I have been playing with the source with partial print on to try to solve my problem of corrupted video when minimizing/maximizing and moving across monitors.
Here is what I found:
I added a flag into graphicst (if I remember correctly) to force a full render for one frame. I set the flag in the WM_PAINT event. (There are tons of ways to hook it, I just chose PAINT because it was simple.) This should be very portable to Mac/Linux. I couldn't find an event for moving the window across screens. The only way I could solve that problem is to enumerate the list of screens, and check the window moved event to see if the new/old window position intersects with 2 of the screens.
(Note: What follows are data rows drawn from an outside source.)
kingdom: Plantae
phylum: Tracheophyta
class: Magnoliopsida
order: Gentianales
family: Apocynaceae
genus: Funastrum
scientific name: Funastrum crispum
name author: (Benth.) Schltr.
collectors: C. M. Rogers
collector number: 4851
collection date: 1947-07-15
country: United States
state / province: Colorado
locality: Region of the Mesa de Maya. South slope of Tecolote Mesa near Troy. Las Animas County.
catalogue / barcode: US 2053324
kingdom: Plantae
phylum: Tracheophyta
If you could redraw every frame without a speed loss, you eliminate all of these problems. If you want maximum compatibility, you are stuck with immediate mode with opengl. The default opengl that comes with windows only supports GL_WIN_swap_hint, GL_EXT_bgra, and GL_EXT_paletted_texture extensions, which are all useless to you.
The best way I can think to keep opengl and run fast is to render the changes to texture, then render that texture every frame on one large quad. If the user has any video card from the turn of the millennium, you can use
http://developer.nvidia.com/object/gdc_oglrtt.html . If the card doesn't support WGL_ARB_render_texture, you can fall back to glCopyTexSubImage methods. This is only two rendering paths, and should ensure compatibility and maximum possible speed.
This would also free you up to do more interesting things later on with opengl. You could render the play field and gui to their own textures, allowing independent work on each. (Render the play field, then the gui with clear alpha where the play area is.) You could have smoke and steam partially obstruct the view using alpha on another texture.
There are a great number of possibilities that come to mind.